8.1 Subject to the conditions set out in Part 6.2 above, the Seller warrants that it will replace any defective goods manufactured by the Seller which becomes apparent and is reported to the Seller within 48 hours of the date of delivery of the goods/services to the Customer;
8.2 The Seller’s warranty in Clause 8.1 above, does not apply if:
8.2.1 The defect or damage was caused or partly caused by the failure on the part of the Customer to properly maintain any goods; or follow any instructions or guidelines provided by the Seller; or any unauthorised use of the goods; or the continued use of goods after the Customer became aware of the defect;
8.3.The defect or damage was caused by fair wear and tear; or
8.4. Any other circumstance beyond the control of the seller.
8.5 Goods are returned to the Seller, at the Customer’s cost, within 5 business days of the Customer receiving notice from the Seller
8.6. The Goods are returned in the condition in which they were delivered and with all packaging, and instruction material;

9.1 The Customer agrees:
9.1.1 to limit any claim it makes to the cost of replacement of Products or of acquiring equivalent products;
9.1.2 that Seller shall not be liable for any loss or expense arising from the date of delivery
9.1.3 that to the fullest extent legally permissible Seller shall not be liable for any damages for personal injury, any damage to property and/or any contingent, consequential, direct, indirect, special or punitive damages whether due to negligence or otherwise and the Customer acknowledges this limit of liability and agrees to limit any claim accordingly; and
9.1.4 that to the fullest extent legally permissible no other term, condition, agreement, warranty, representation and/or understanding whether express or implied, in any way extending to, otherwise relating to or binding upon Seller other than these Terms is made or given by or on behalf of Seller other than by these Terms save and except to the extent otherwise required by law.
9.1.5 All the product information listed has no assurance at all and should not replace trained veterinary care. We take no accountability for any reliance on any of our listed products. Any misuse or abuse of products and the subsequent result will be solely your responsibility.

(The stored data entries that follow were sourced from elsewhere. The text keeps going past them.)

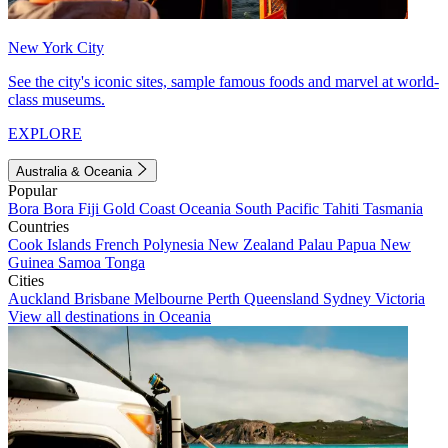
New York City
See the city's iconic sites, sample famous foods and marvel at world-
class museums.
EXPLORE
Australia & Oceania
Popular
Bora Bora
Fiji
Gold Coast
Oceania
South Pacific
Tahiti
Tasmania
Countries
Cook Islands
French Polynesia
New Zealand
Palau
Papua New
Guinea
Samoa
Tonga
Cities
Auckland
Brisbane
Melbourne
Perth
Queensland
Sydney
Victoria
View all destinations in Oceania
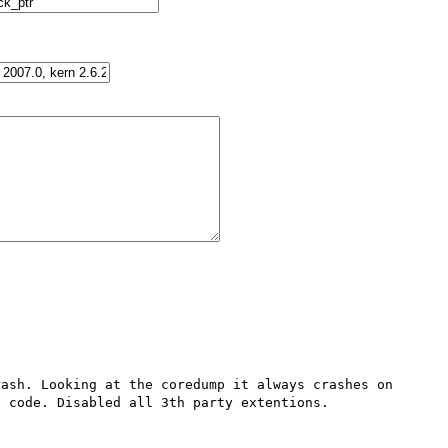
ash. Looking at the coredump it always crashes on 
 code. Disabled all 3th party extentions.
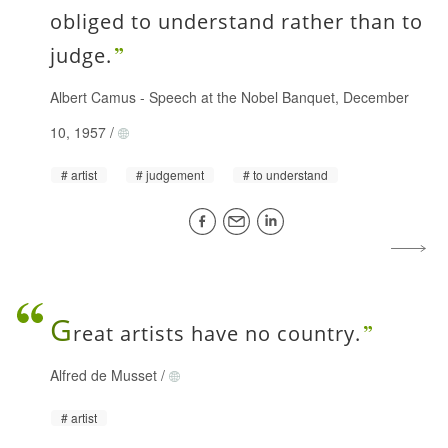
obliged to understand rather than to
judge.
Albert Camus
-
Speech at the Nobel Banquet, December
10, 1957
/
artist
judgement
to understand
G
reat artists have no country.
Alfred de Musset
/
artist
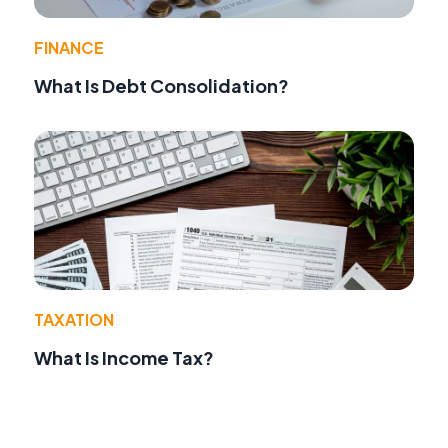
FINANCE
What Is Debt Consolidation?
TAXATION
What Is Income Tax?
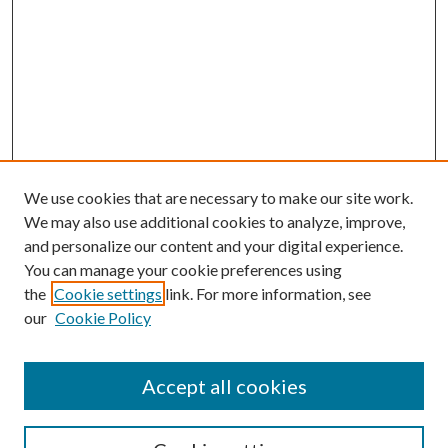
We use cookies that are necessary to make our site work.
We may also use additional cookies to analyze, improve,
and personalize our content and your digital experience.
You can manage your cookie preferences using
the
Cookie settings
link. For more information, see
our
Cookie Policy
Accept all cookies
SEARCH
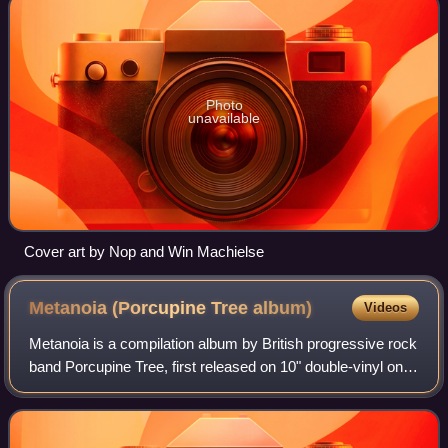
Photo
unavailable
Cover art by Nop and Win Machielse
Metanoia (Porcupine Tree
album)
Videos
Metanoia is a compilation album by British progressive rock
band Porcupine Tree, first released on 10" double-vinyl on 7
December 1998, in a limited run of 1,000 copies. It is mostly
made up of improv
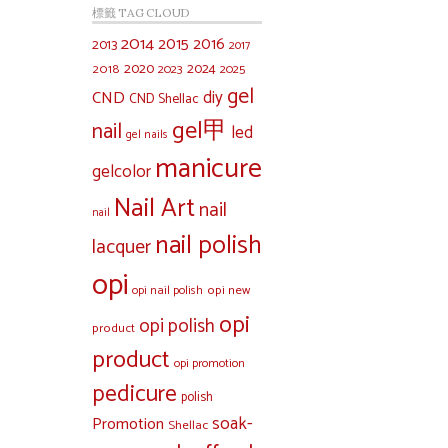
標籤 TAG CLOUD
2014
2015
2016
2013
2017
2020
2024
2018
2023
2025
gel
diy
CND
CND Shellac
gel甲
nail
led
gel nails
manicure
gelcolor
Nail Art
nail
nail
nail polish
lacquer
opi
opi new
opi nail polish
opi
opi polish
product
product
opi promotion
pedicure
polish
soak-
Promotion
Shellac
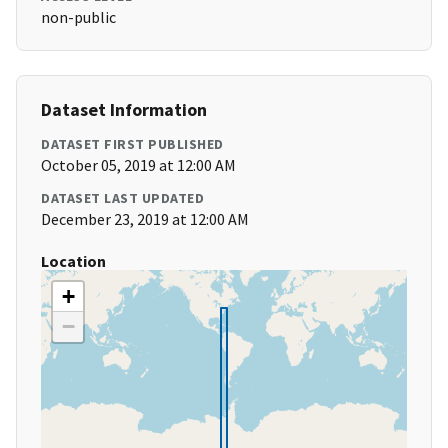
non-public
Dataset Information
DATASET FIRST PUBLISHED
October 05, 2019 at 12:00 AM
DATASET LAST UPDATED
December 23, 2019 at 12:00 AM
Location
+
−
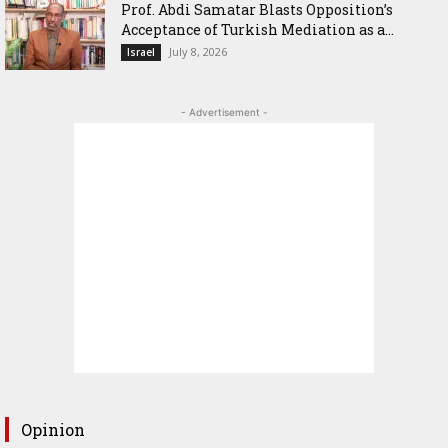
‎Prof. Abdi Samatar Blasts Opposition’s
Acceptance of Turkish Mediation as a...
July 8, 2026
Israel
- Advertisement -
Opinion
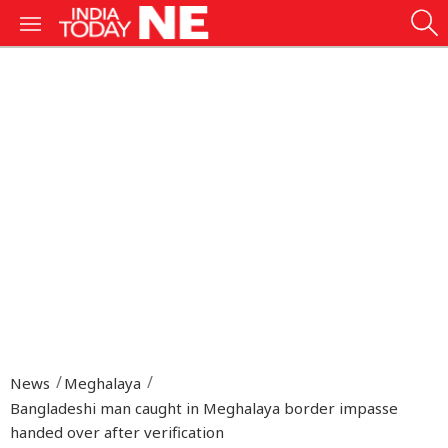
News
Meghalaya
Bangladeshi man caught in Meghalaya border impasse
handed over after verification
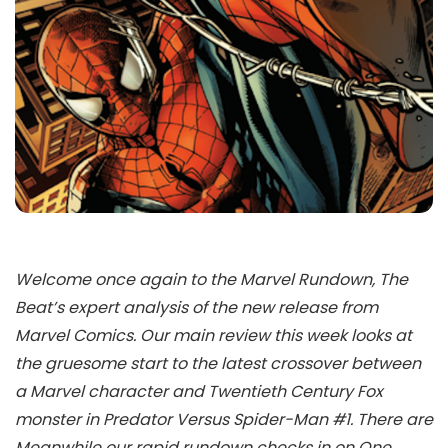
Welcome once again to the Marvel Rundown, The
Beat’s expert analysis of the new release from
Marvel Comics. Our main review this week looks at
the gruesome start to the latest crossover between
a Marvel character and Twentieth Century Fox
monster in Predator Versus Spider-Man #1. There are
Meanwhile our rapid rundown checks in on One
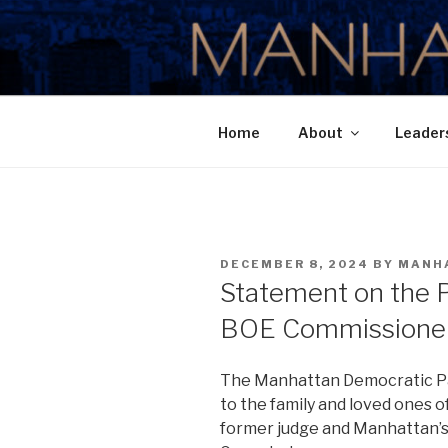
Skip
to
MANHATTA
content
Home
About
Leader
POSTED
DECEMBER 8, 2024
BY
MANH
ON
Statement on the 
BOE Commissioner
The Manhattan Democratic Pa
to the family and loved ones 
former judge and Manhattan’s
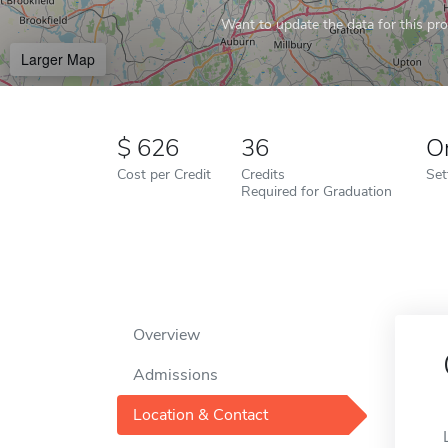
Want to update the data for this prof
Larger Map
626
36
O
Cost per Credit
Credits
Set
Required for Graduation
Overview
Admissions
Location & Contact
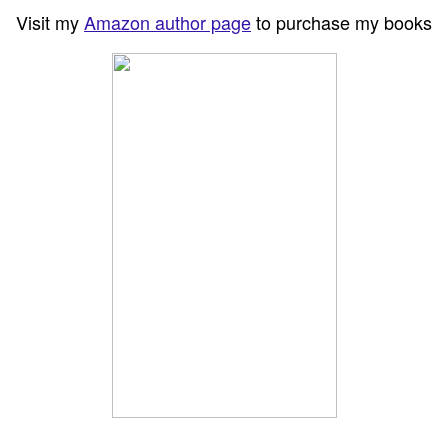
Visit my
Amazon author page
to purchase my books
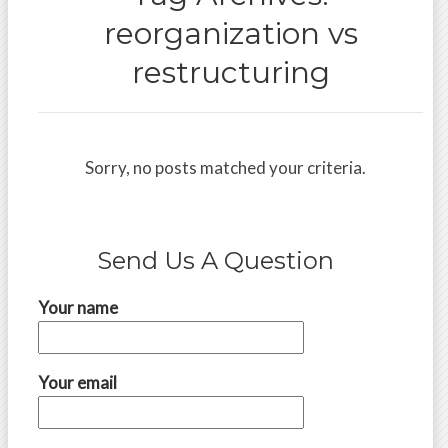
reorganization vs
restructuring
Sorry, no posts matched your criteria.
Send Us A Question
Your name
Your email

No terms and conditions sought to be imposed by the Customer upon Seller shall apply.

The Customer agrees that all contracts made with Seller shall be deemed to be made in the State nominated by Seller and the Customer agrees to submit to the jurisdiction of the appropriate Court nominated by Seller in the capital city of that State.

All monies payable to Seller and any other consideration for any other “taxable supply” (within the meaning of A New Tax System (Goods and Services Tax) Act 1999 and associated legislation as amended from time to time) shall unless Seller otherwise directs be deemed at all times to be exclusive of GST and/or any other applicable taxes, government charges, levies and/or imposts of any kind whatsoever – any and all of which must be paid by the Customer to Seller as and when and in such manner as Seller reasonably requires.

The Customer retains the right to cancel recurring orders so long as they contact the Seller two days before the order is processed.

The Customer agrees that it shall be deemed to have notice of any change to these Terms immediately any change is adopted by Seller and whether or not the Customer has actual notice thereof. The Customer shall be bound by any terms and conditions of trade which may be adopted by Seller immediately they are so adopted and notwithstanding any other purported or pre-existing terms and conditions which might otherwise have applied.